To-do item. Count the lines in the records below that contain the string "pour". Reply with the number alone.
=== Section Start ===
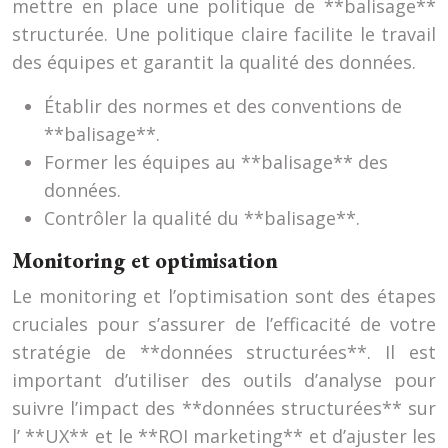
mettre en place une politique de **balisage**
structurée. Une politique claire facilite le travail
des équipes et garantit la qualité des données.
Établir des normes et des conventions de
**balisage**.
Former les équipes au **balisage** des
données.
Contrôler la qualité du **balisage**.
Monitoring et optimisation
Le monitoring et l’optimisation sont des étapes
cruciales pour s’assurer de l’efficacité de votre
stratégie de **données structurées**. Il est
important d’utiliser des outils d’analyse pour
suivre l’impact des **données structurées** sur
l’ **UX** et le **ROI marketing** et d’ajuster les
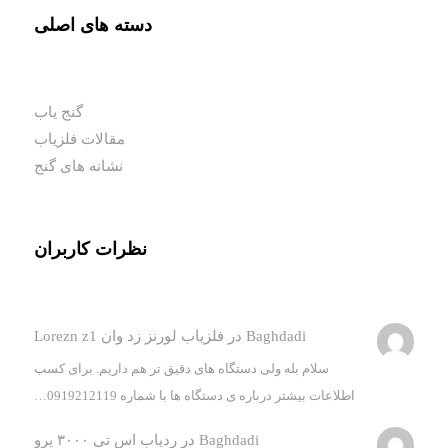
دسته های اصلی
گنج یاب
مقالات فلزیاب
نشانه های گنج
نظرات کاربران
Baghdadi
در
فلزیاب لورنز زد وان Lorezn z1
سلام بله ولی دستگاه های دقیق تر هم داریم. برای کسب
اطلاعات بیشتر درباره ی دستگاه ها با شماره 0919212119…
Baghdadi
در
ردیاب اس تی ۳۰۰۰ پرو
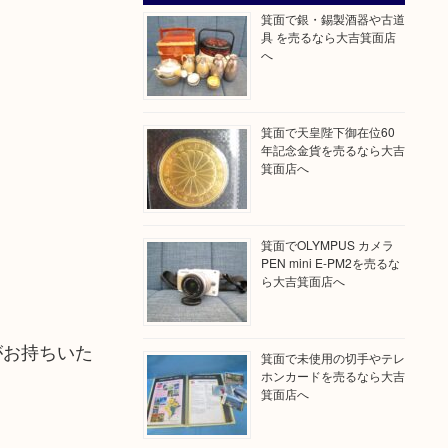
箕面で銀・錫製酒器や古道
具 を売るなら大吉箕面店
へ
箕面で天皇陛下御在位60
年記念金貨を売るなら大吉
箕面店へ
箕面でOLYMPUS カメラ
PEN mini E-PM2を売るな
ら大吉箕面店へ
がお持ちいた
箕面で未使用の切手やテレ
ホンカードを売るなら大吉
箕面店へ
=== Section End ===
=== Section Start ===
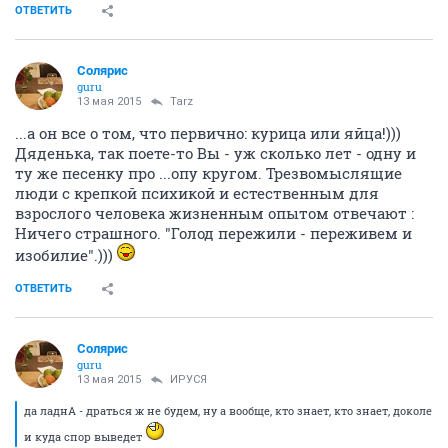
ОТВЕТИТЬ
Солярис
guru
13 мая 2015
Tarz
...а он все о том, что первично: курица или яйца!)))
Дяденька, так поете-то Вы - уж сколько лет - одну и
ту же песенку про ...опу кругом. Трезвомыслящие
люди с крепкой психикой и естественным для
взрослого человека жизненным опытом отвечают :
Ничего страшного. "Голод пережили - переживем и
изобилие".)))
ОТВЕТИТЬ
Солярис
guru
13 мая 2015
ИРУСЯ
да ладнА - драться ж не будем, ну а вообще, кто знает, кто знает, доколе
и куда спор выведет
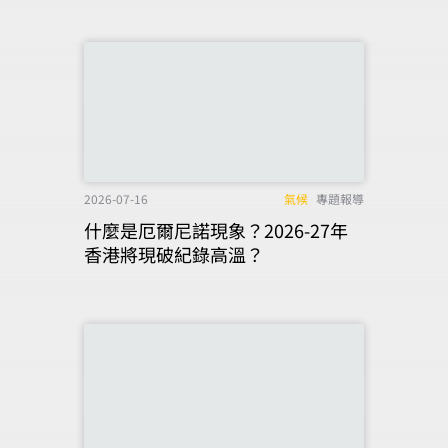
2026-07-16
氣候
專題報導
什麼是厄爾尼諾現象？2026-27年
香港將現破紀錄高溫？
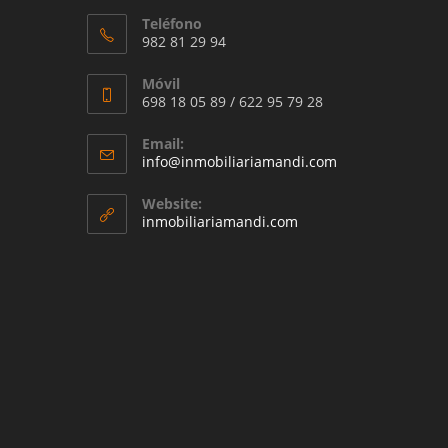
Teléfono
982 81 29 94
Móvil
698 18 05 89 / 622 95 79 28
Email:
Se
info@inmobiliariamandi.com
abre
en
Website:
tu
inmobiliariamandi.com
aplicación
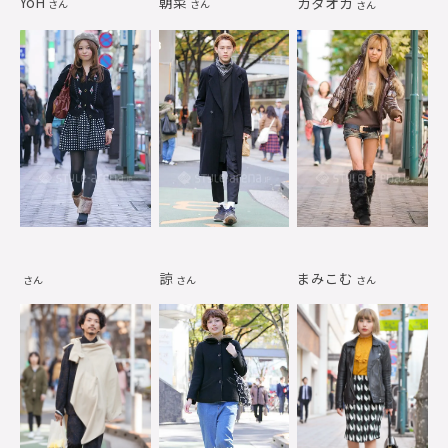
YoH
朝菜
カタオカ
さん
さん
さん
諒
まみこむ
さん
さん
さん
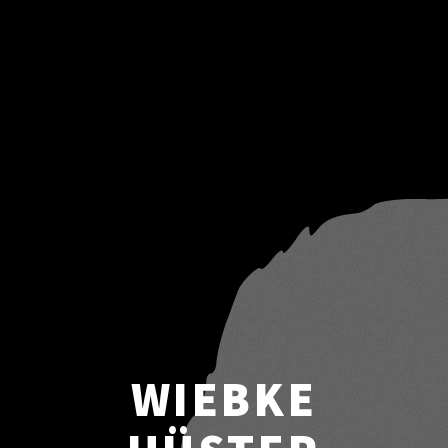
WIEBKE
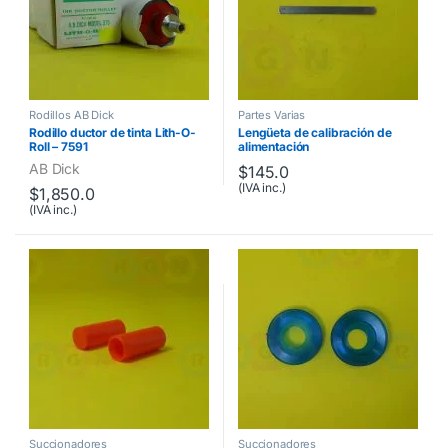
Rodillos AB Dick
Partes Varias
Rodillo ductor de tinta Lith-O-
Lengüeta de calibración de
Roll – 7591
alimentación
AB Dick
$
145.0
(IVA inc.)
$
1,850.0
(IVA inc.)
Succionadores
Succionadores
=== Section End ===
Response to this exercise. 2